I just heard a teenager say to his friend "dats my baby! i was hittin her up on myspace like gurllll. she got me steamin". must have missed the memo its 2005 and we still use myspace.
i hate when i ask a girl what she's being for halloween and the first word isn't "slutty"
That's ok. Our relationship has a solid foundation of booze and questionable behavior.
so i made out with some dude last night at the bar. and some girl just stood there and watched. i felt bad so i made out with her too. She looked like she felt left out.
I'm customer of the month for a 3rd time now at the Wine store. I've achieved so much in my life
I answered the door to some Jehovah Witnesses hungover and wearing nothing but a white tshirt. I think they made it the church goal to reform me, we've gotten four pamphlets. My mom's going to make me convert if they keep coming.
When I finally got there you were bleeding all over and you just kept saying over and over that the dog was your only friend at the party.
I was about to send you a concerned-for-your-safety text b/c it took you more than ten seconds to respond to a text that mentioned both the bar and lesbians
Last night we looked at each other with an expression of "fuck I am so done being normal", took off our shirts, and danced around in our bras
She's planning a December wedding, I'm planning on a June breakup.

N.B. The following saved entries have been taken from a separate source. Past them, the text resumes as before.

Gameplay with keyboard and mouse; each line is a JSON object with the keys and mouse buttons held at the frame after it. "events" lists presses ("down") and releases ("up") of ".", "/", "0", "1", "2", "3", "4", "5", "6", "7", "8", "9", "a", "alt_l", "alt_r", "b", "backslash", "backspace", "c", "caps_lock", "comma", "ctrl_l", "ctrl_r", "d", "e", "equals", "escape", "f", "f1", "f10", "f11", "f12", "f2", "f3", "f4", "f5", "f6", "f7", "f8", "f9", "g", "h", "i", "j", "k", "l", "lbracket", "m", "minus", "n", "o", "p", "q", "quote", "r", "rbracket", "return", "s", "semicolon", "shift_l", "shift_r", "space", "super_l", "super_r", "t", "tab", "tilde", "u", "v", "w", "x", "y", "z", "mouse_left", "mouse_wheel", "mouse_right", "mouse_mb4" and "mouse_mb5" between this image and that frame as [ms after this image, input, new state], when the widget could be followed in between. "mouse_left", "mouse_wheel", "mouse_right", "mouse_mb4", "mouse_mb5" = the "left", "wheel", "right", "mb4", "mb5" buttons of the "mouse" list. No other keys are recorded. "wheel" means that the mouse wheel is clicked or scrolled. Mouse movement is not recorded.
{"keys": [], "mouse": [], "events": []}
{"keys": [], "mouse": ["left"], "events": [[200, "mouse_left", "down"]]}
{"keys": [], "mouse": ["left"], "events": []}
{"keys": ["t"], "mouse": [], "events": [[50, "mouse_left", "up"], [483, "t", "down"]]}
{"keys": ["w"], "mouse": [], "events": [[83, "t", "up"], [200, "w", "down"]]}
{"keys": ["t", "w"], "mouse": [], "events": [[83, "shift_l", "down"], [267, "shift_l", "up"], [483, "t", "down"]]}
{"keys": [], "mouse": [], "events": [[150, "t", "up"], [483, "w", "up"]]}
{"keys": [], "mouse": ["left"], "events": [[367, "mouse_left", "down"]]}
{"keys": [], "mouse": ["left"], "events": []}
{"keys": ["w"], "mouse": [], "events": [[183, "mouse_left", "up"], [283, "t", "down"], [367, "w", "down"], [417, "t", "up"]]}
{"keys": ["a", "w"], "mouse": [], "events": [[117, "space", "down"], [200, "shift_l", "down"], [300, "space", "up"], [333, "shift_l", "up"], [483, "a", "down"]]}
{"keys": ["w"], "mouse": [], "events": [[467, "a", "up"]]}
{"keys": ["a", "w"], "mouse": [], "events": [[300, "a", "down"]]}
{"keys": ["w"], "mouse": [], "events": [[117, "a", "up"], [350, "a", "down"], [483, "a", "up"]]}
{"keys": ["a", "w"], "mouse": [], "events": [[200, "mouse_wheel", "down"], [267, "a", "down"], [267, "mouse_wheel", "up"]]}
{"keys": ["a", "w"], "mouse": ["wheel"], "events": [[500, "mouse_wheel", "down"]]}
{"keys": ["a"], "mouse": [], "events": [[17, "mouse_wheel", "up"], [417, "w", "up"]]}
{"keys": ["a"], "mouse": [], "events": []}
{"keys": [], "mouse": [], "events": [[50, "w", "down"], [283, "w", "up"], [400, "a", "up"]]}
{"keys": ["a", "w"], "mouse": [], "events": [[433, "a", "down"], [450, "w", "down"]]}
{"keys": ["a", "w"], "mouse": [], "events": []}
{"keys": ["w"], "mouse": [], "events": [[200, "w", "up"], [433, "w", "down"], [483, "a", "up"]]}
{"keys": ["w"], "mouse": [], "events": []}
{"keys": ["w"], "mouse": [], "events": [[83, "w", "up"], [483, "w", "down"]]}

Crap I still need to get you a wedding gift. I'm just gonna give you a bag full of cash, lube, and condoms. And I'll use furry handcuffs instead of ribbon to tie the gift bag handles together.
I think that's the first time Navy dress blues and a Ninja Turtles onesie have been involved in the same makeout.
I need an IV, a new head, and stronger morals.
What could go wrong? i could have a mental breakdown with a bottle of champagne hand cuffed to a frat bro
You should come over tomorrow. Wine, pizza and my vagina. Those are all great things.